DATA UNDER STUDY –
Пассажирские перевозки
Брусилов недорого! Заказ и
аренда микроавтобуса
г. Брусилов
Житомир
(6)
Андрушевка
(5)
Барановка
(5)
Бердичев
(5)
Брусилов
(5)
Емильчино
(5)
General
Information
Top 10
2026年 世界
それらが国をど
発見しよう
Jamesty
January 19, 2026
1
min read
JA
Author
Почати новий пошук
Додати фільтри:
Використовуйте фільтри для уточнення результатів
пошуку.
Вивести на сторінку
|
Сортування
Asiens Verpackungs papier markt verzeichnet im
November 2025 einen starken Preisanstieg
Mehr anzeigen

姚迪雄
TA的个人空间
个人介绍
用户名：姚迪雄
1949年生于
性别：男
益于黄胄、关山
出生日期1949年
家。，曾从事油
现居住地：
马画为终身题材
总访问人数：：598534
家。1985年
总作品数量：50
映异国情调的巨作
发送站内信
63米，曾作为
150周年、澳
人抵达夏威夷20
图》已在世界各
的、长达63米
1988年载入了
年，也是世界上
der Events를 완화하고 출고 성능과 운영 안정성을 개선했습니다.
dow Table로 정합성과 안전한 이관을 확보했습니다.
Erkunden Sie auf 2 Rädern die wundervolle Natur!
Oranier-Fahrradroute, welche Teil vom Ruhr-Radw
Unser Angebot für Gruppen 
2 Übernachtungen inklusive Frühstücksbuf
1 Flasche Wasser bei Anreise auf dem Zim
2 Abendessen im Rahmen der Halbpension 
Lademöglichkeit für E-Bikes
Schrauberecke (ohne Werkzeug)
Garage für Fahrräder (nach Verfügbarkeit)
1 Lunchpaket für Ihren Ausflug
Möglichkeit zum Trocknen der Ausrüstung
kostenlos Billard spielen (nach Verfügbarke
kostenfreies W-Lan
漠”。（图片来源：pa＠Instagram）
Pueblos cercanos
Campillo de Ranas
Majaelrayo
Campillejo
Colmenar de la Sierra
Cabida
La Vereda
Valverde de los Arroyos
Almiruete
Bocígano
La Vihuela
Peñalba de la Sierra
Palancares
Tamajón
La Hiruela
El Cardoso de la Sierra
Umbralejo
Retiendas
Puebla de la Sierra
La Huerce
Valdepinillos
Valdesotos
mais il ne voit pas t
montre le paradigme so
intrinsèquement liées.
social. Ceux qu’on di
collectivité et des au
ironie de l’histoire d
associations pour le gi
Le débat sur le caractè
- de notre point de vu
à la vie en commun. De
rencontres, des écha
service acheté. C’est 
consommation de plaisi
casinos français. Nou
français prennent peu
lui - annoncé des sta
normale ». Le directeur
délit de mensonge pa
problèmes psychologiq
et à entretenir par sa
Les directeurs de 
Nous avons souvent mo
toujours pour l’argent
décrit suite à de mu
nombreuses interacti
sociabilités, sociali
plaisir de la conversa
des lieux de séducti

WHAT TO PRODUCE – Reproduce the text of each of the records above line for line, without any change.

ANSWER SPACE –
Пассажирские перевозки
Брусилов недорого! Заказ и
аренда микроавтобуса
г. Брусилов
Житомир
(6)
Андрушевка
(5)
Барановка
(5)
Бердичев
(5)
Брусилов
(5)
Емильчино
(5)
General
Information
Top 10
2026年 世界
それらが国をど
発見しよう
Jamesty
January 19, 2026
1
min read
JA
Author
Почати новий пошук
Додати фільтри:
Використовуйте фільтри для уточнення результатів
пошуку.
Вивести на сторінку
|
Сортування
Asiens Verpackungs papier markt verzeichnet im
November 2025 einen starken Preisanstieg
Mehr anzeigen

姚迪雄
TA的个人空间
个人介绍
用户名：姚迪雄
1949年生于
性别：男
益于黄胄、关山
出生日期1949年
家。，曾从事油
现居住地：
马画为终身题材
总访问人数：：598534
家。1985年
总作品数量：50
映异国情调的巨作
发送站内信
63米，曾作为
150周年、澳
人抵达夏威夷20
图》已在世界各
的、长达63米
1988年载入了
年，也是世界上
der Events를 완화하고 출고 성능과 운영 안정성을 개선했습니다.
dow Table로 정합성과 안전한 이관을 확보했습니다.
Erkunden Sie auf 2 Rädern die wundervolle Natur!
Oranier-Fahrradroute, welche Teil vom Ruhr-Radw
Unser Angebot für Gruppen 
2 Übernachtungen inklusive Frühstücksbuf
1 Flasche Wasser bei Anreise auf dem Zim
2 Abendessen im Rahmen der Halbpension 
Lademöglichkeit für E-Bikes
Schrauberecke (ohne Werkzeug)
Garage für Fahrräder (nach Verfügbarkeit)
1 Lunchpaket für Ihren Ausflug
Möglichkeit zum Trocknen der Ausrüstung
kostenlos Billard spielen (nach Verfügbarke
kostenfreies W-Lan
漠”。（图片来源：pa＠Instagram）
Pueblos cercanos
Campillo de Ranas
Majaelrayo
Campillejo
Colmenar de la Sierra
Cabida
La Vereda
Valverde de los Arroyos
Almiruete
Bocígano
La Vihuela
Peñalba de la Sierra
Palancares
Tamajón
La Hiruela
El Cardoso de la Sierra
Umbralejo
Retiendas
Puebla de la Sierra
La Huerce
Valdepinillos
Valdesotos
mais il ne voit pas t
montre le paradigme so
intrinsèquement liées.
social. Ceux qu’on di
collectivité et des au
ironie de l’histoire d
associations pour le gi
Le débat sur le caractè
- de notre point de vu
à la vie en commun. De
rencontres, des écha
service acheté. C’est 
consommation de plaisi
casinos français. Nou
français prennent peu
lui - annoncé des sta
normale ». Le directeur
délit de mensonge pa
problèmes psychologiq
et à entretenir par sa
Les directeurs de 
Nous avons souvent mo
toujours pour l’argent
décrit suite à de mu
nombreuses interacti
sociabilités, sociali
plaisir de la conversa
des lieux de séducti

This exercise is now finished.